Ik leg mijn handen op de toetsen en begin een eenvoudige improvisatie op de melodie. Het kost me moeite mijn aandacht bij de muziek te houden. Telkens
weer dwalen mijn gedachten af naar de preek.
‘Breekt er mee en belijdt uw zonden…’ Die is gek! Ik ga Ciska echt niet vertellen dat Manuel mijn hoofd op hol brengt. Als ze dat weet, vindt ze het nooit goed dat ik drie weken samen met hem in een hotel zit! Nee, daar ken ik haar goed genoeg voor, dat vertrouwt ze nooit! Dan kan Manuel honderd keer hetero zijn en kan ik haar duizend keer verzekeren dat er echt niks gebeurt, ze zal geen rustig moment hebben tot ik weer thuis ben. Dat kan ik haar niet aan doen. Toch?
Opnieuw springt het rode lampje boven het orgel aan, dit keer ten teken dat de collecte klaar is. Ik stop met de improvisatie en geef de begintoon van het lied aan, waarna de gemeente uit volle borst meezingt.
***
“Mooi gespeeld, Vic”, complimenteert mijn vrouw me als ik me na afloop van de dienst bij haar en haar ouders voeg. “Hoe vond je de preek?”, vraagt ze, met duidelijk meer dan gewone interesse.
“Paulus was een wijs man”, knik ik, mijn gezicht strak in de plooi houdend. “Hij heeft gelijk, we moeten ons verre van verleidingen houden, dan kan er niks misgaan.”
Glimlachend knijpt ze even in mijn hand en richt zich dan tot haar ouders. “Victor heeft een nieuwe registrant”, vertelt ze. “Manuel.
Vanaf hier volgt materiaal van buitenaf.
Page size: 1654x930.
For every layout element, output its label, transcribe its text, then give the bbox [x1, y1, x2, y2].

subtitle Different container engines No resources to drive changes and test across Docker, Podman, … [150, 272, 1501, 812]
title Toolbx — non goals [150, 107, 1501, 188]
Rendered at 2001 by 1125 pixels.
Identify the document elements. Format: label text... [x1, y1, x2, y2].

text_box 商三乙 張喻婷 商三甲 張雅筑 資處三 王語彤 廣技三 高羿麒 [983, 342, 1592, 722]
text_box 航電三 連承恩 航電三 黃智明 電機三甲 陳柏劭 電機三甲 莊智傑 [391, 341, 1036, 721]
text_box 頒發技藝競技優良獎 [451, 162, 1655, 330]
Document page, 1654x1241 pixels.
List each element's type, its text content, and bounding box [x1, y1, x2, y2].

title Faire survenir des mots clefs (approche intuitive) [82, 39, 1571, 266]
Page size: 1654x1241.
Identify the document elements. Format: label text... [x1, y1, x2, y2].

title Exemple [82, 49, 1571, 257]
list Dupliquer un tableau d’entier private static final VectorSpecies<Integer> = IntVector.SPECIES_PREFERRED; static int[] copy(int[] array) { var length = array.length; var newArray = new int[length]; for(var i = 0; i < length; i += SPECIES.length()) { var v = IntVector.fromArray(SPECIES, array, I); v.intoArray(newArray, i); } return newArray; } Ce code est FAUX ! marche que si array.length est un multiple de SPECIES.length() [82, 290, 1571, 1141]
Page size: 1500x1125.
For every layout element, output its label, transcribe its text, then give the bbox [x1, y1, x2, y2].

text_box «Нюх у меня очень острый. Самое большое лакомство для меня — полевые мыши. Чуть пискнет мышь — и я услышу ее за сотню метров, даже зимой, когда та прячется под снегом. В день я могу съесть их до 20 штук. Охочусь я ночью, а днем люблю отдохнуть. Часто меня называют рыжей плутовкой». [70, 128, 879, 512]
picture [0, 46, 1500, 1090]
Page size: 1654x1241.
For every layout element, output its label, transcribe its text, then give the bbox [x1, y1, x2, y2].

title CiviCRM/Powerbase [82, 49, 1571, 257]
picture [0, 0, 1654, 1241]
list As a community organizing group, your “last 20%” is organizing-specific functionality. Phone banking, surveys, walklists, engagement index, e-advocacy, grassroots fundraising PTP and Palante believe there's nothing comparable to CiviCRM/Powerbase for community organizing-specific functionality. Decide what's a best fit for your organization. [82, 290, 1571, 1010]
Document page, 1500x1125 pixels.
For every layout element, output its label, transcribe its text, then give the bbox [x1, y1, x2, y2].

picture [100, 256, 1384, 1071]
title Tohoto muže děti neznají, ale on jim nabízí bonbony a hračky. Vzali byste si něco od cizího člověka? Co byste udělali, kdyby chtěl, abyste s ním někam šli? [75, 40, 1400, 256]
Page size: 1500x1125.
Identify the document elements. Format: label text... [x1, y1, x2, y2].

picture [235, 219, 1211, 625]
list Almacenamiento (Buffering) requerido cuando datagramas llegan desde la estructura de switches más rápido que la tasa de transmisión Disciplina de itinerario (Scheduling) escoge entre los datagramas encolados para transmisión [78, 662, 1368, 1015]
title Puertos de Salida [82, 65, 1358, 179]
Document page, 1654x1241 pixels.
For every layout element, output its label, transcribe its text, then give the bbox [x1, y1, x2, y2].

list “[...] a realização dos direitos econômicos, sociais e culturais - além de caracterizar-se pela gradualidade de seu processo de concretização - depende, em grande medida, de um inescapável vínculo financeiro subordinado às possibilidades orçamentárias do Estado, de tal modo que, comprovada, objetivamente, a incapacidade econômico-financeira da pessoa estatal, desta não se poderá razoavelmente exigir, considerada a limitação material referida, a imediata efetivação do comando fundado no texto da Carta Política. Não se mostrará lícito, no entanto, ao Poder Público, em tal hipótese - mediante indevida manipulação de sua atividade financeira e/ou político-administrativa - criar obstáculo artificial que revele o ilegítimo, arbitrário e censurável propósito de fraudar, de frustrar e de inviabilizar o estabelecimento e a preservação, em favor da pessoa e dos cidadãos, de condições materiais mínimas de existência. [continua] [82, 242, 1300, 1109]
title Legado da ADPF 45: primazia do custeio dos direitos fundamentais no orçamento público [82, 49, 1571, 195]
Jonge knul, maar zo getalenteerd! Ik heb hem gisteren bij ons thuis horen spelen.”
“Ik dacht dat Harro Victor’s registrant was”, reageert mijn schoonvader verbaasd.
Terwijl Ciska haar ouders vertelt dat Harro niet mee gaat naar Duitsland, pikken we de kinderen op bij de oppasdienst in ‘het Baken’, het verenigingsgebouw naast de kerk. In gedachten verzonken, loop ik achter mijn familie aan naar de parkeerplaats.
Zou het toch niet verstandig zijn er eens met Martin over te praten? Om zeker te weten dat ik niks verkeerd doe…
Abrupt sta ik stil. “Sorry”, zeg ik ineens. “Ik moet terug, ik ben mijn liedboek vergeten.”
“Warhoofd”, lacht Ciska, “Ga maar gauw, we zien je zo wel bij paps en mams.”